Le ministre de Gênes répondit sans tarder à Guillaume. «Il est digne, dit-il, d'un honnête homme, le conseil, que par votre obligeante lettre du 3 de ce mois, vous me faîtes l'honneur de me dire avoir donné à la personne que le hasard vous a fait connaître, chargée de papiers et de notions qui peuvent être très utiles à ma république.» Mais il avouait l'embarras où il se trouvait d'entamer à distance une négociation de cette nature. Il ne pouvait pas donner de l'argent ni même en promettre avant d'avoir vu les papiers. Si donc la personne en question voulait bien venir à Paris, on pourrait s'entendre. Le ministre donnait sa parole d'honneur à Guillaume et à son ami qu'il ferait obtenir à ce dernier une récompense. Il lui en donnerait même des «assurances réelles» quand il serait à Paris. L'ancien lieutenant devait donc engager son homme à faire le voyage. Sorba terminait en disant qu'il s'emploierait de tout son pouvoir à faire sentir à Guillaume personnellement «les effets de la reconnaissance de la république», le priant de le croire, en attendant, «avec toute la considération possible, son très humble et très obéissant serviteur»[558].
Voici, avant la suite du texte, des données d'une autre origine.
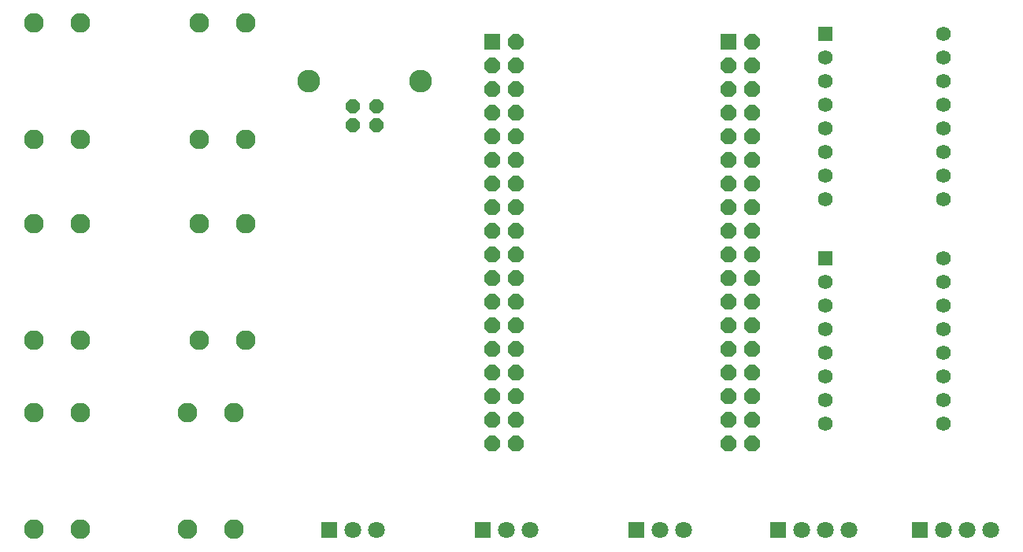
<source format=gbr>
G04 EAGLE Gerber RS-274X export*
G75*
%MOMM*%
%FSLAX34Y34*%
%LPD*%
%INSoldermask Bottom*%
%IPPOS*%
%AMOC8*
5,1,8,0,0,1.08239X$1,22.5*%
G01*
%ADD10C,2.112400*%
%ADD11R,1.676400X1.676400*%
%ADD12P,1.814519X8X292.500000*%
%ADD13R,1.580400X1.580400*%
%ADD14C,1.580400*%
%ADD15R,1.803400X1.803400*%
%ADD16C,1.803400*%
%ADD17P,1.604535X8X202.500000*%
%ADD18C,2.452400*%


D10*
X355200Y483600D03*
X305200Y483600D03*
X305200Y608600D03*
X355200Y608600D03*
D11*
X619500Y588600D03*
D12*
X644900Y588600D03*
X619500Y563200D03*
X644900Y563200D03*
X619500Y537800D03*
X644900Y537800D03*
X619500Y512400D03*
X644900Y512400D03*
X619500Y487000D03*
X644900Y487000D03*
X619500Y461600D03*
X644900Y461600D03*
X619500Y436200D03*
X644900Y436200D03*
X619500Y410800D03*
X644900Y410800D03*
X619500Y385400D03*
X644900Y385400D03*
X619500Y360000D03*
X644900Y360000D03*
X619500Y334600D03*
X644900Y334600D03*
X619500Y309200D03*
X644900Y309200D03*
X619500Y283800D03*
X644900Y283800D03*
X619500Y258400D03*
X644900Y258400D03*
X619500Y233000D03*
X644900Y233000D03*
X619500Y207600D03*
X644900Y207600D03*
X619500Y182200D03*
X644900Y182200D03*
X619500Y156800D03*
X644900Y156800D03*
D11*
X873500Y588600D03*
D12*
X898900Y588600D03*
X873500Y563200D03*
X898900Y563200D03*
X873500Y537800D03*
X898900Y537800D03*
X873500Y512400D03*
X898900Y512400D03*
X873500Y487000D03*
X898900Y487000D03*
X873500Y461600D03*
X898900Y461600D03*
X873500Y436200D03*
X898900Y436200D03*
X873500Y410800D03*
X898900Y410800D03*
X873500Y385400D03*
X898900Y385400D03*
X873500Y360000D03*
X898900Y360000D03*
X873500Y334600D03*
X898900Y334600D03*
X873500Y309200D03*
X898900Y309200D03*
X873500Y283800D03*
X898900Y283800D03*
X873500Y258400D03*
X898900Y258400D03*
X873500Y233000D03*
X898900Y233000D03*
X873500Y207600D03*
X898900Y207600D03*
X873500Y182200D03*
X898900Y182200D03*
X873500Y156800D03*
X898900Y156800D03*
D13*
X977900Y596900D03*
D14*
X977900Y571500D03*
X977900Y546100D03*
X977900Y520700D03*
X977900Y495300D03*
X977900Y469900D03*
X977900Y444500D03*
X977900Y419100D03*
X1104900Y419100D03*
X1104900Y444500D03*
X1104900Y469900D03*
X1104900Y495300D03*
X1104900Y520700D03*
X1104900Y546100D03*
X1104900Y571500D03*
X1104900Y596900D03*
D15*
X609600Y63500D03*
D16*
X635000Y63500D03*
X660400Y63500D03*
D15*
X444500Y63500D03*
D16*
X469900Y63500D03*
X495300Y63500D03*
D15*
X774700Y63500D03*
D16*
X800100Y63500D03*
X825500Y63500D03*
D10*
X355200Y267700D03*
X305200Y267700D03*
X305200Y392700D03*
X355200Y392700D03*
X342500Y64500D03*
X292500Y64500D03*
X292500Y189500D03*
X342500Y189500D03*
X177400Y483600D03*
X127400Y483600D03*
X127400Y608600D03*
X177400Y608600D03*
X177400Y267700D03*
X127400Y267700D03*
X127400Y392700D03*
X177400Y392700D03*
X177400Y64500D03*
X127400Y64500D03*
X127400Y189500D03*
X177400Y189500D03*
D15*
X1079500Y63500D03*
D16*
X1104900Y63500D03*
X1130300Y63500D03*
X1155700Y63500D03*
D13*
X977900Y355600D03*
D14*
X977900Y330200D03*
X977900Y304800D03*
X977900Y279400D03*
X977900Y254000D03*
X977900Y228600D03*
X977900Y203200D03*
X977900Y177800D03*
X1104900Y177800D03*
X1104900Y203200D03*
X1104900Y228600D03*
X1104900Y254000D03*
X1104900Y279400D03*
X1104900Y304800D03*
X1104900Y330200D03*
X1104900Y355600D03*
D15*
X927100Y63500D03*
D16*
X952500Y63500D03*
X977900Y63500D03*
X1003300Y63500D03*
D17*
X470100Y499000D03*
X495100Y499000D03*
X495100Y519000D03*
X470100Y519000D03*
D18*
X542800Y546100D03*
X422400Y546100D03*
M02*

</source>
[558] Sorba à Guillaume, Paris, le 6 septembre 1737: _loc. cit._

Dès la réception de la dépêche du diplomate, le lieutenant envoya, prétend-il, un exprès à Ostende où se trouvait l'homme de Théodore pour l'engager à venir conférer avec lui à Furnes. Guillaume et son ami avaient lu et relu ensemble la lettre de Sorba. A distance, il était assez difficile d'entamer une négociation «sur un pied solide», mais la réponse du ministre soulevait des objections que l'ancien lieutenant se faisait un devoir de présenter à Son Excellence. D'abord, si _l'on_ venait à Paris, le ministre de Gênes pourrait, par l'intermédiaire du gouvernement français, qui protégeait la république[559], forcer le particulier à livrer tous ses papiers. Il risquerait même d'aller en prison et «ce serait peut-être là toute sa récompense».